7. A method according to one or more of the preceding claims

characterized in that as the cell culture medium DMEM Ham's F-12, RPMI 1260 is used, optionally supplemented with antibiotics, glutamine and FCS.

8. A method according to one or more of the preceding claims

characterized in that the interleukin receptor is added in an amount of 500-750 U/ml.

9. A method according to one or more of the preceding claims

characterized in that sIL-4R is added in an amount of 550-700 U/ml.

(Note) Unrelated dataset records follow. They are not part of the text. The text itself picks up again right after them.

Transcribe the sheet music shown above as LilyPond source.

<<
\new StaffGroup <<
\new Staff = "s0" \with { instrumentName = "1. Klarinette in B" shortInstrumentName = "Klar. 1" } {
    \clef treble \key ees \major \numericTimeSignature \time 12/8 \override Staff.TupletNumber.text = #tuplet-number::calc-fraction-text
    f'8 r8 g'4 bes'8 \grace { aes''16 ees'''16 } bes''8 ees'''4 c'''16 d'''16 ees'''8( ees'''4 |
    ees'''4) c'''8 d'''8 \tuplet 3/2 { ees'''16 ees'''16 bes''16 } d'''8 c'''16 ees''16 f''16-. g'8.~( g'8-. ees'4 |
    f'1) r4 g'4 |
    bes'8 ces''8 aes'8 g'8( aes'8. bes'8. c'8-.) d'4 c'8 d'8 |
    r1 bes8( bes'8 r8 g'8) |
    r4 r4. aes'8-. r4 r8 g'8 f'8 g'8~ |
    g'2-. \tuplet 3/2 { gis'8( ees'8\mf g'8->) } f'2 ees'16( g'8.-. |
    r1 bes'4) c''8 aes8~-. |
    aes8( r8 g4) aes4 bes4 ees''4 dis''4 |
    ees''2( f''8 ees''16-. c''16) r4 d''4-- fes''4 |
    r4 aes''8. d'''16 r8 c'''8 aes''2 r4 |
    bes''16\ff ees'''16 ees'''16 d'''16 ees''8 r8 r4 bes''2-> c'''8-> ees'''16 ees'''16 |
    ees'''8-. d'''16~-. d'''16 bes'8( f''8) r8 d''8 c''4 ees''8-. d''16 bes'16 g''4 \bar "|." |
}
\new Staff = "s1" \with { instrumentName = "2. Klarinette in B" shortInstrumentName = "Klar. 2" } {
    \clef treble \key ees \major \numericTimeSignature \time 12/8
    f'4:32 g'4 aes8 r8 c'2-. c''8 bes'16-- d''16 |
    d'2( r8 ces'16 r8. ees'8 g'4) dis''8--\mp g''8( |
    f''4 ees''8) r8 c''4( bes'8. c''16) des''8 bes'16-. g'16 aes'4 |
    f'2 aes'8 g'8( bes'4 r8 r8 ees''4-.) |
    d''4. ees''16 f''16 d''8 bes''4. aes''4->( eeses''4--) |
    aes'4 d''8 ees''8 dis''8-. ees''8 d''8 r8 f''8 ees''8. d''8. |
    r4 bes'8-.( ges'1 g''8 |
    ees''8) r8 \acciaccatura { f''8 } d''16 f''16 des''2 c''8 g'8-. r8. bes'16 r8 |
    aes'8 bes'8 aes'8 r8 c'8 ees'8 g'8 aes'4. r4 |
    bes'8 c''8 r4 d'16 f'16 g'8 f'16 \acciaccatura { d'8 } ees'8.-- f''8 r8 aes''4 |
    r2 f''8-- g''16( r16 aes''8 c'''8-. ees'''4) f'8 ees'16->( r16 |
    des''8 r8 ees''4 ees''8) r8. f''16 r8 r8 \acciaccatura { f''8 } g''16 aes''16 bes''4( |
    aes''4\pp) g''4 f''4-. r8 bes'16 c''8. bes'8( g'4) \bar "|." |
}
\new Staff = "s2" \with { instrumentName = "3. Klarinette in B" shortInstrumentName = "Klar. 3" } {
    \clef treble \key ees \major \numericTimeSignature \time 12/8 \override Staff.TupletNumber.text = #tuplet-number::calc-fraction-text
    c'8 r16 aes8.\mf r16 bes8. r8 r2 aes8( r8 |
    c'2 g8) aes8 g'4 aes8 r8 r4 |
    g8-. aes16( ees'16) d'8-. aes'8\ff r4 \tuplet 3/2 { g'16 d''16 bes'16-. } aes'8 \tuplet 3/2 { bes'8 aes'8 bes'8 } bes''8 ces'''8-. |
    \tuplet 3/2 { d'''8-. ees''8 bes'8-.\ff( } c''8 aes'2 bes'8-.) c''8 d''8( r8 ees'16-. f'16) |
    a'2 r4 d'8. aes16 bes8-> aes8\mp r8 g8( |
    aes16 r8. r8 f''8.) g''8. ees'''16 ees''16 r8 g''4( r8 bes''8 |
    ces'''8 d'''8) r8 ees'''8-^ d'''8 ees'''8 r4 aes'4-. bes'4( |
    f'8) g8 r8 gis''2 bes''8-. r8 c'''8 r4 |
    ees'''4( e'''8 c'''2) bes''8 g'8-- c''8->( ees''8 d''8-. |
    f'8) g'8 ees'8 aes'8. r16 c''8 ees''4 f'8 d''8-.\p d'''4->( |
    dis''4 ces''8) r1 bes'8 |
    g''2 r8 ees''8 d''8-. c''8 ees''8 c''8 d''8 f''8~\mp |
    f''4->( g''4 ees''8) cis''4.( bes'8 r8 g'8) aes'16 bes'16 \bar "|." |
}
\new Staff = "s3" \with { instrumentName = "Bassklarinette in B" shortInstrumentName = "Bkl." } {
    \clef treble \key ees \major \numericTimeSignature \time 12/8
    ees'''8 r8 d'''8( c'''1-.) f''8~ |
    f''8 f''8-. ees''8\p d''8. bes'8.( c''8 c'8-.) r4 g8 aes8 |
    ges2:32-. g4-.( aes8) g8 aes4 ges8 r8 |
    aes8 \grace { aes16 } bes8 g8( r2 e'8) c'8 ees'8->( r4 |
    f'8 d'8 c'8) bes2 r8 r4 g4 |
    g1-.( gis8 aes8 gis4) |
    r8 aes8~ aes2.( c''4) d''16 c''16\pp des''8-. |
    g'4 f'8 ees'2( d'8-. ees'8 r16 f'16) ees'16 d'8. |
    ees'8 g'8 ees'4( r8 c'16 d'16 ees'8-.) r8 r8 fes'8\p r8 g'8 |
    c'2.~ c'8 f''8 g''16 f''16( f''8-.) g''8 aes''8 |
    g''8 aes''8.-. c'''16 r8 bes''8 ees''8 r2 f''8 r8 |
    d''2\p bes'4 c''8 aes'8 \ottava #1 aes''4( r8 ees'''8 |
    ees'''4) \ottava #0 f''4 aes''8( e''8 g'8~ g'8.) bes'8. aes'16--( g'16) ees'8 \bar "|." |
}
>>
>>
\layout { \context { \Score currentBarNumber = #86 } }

10. Dendritic cells prepared from spinal cord stem cells using the growth factor combination GM-CSF and IL-4, optionally additionally in combination with the interleukin receptor sIL-4R.

11. Dendritic cells according to claim 10

characterized in that they are loaded with cytokins and/or cytokin receptors and/or toxins.

12. Dendritic cells according to claim 11

characterized in that as said toxins there are used peptide toxins having a cytotoxic, necrotic and/or apoptotic effect from the poison of scorpions of the genus Parabuthus, scolopenders of the genus Scolopendra, Hemiscolopendra, of snakes of the genus Bitis, Naja, and/or spiders of the genus Loxosceles, Lycbsa, Sicarius and/or Pholcus; and as said cytokins there are used the interferons IFN-gamma/INF-gamma and/or IFN-alpha/INF-alpha and/or the interleukins IL-1, IL-2, IL-3, IL-4, IL6, IL-10, IL-14, IL-17 or a combination thereof; and

as said cytokin receptors there are used the interleukin receptors sIL-1R, sIL-2R, sIL-3R, sIL4R, sIL-6R, sIL-10R, sIL-14R, sIL-17R or a combination thereof.

13. The use of dendritic cells according to one or more of the preceding claims for the treatment of tumors.

14. The use according to claim 13 for the treatment of cutaneous tumors.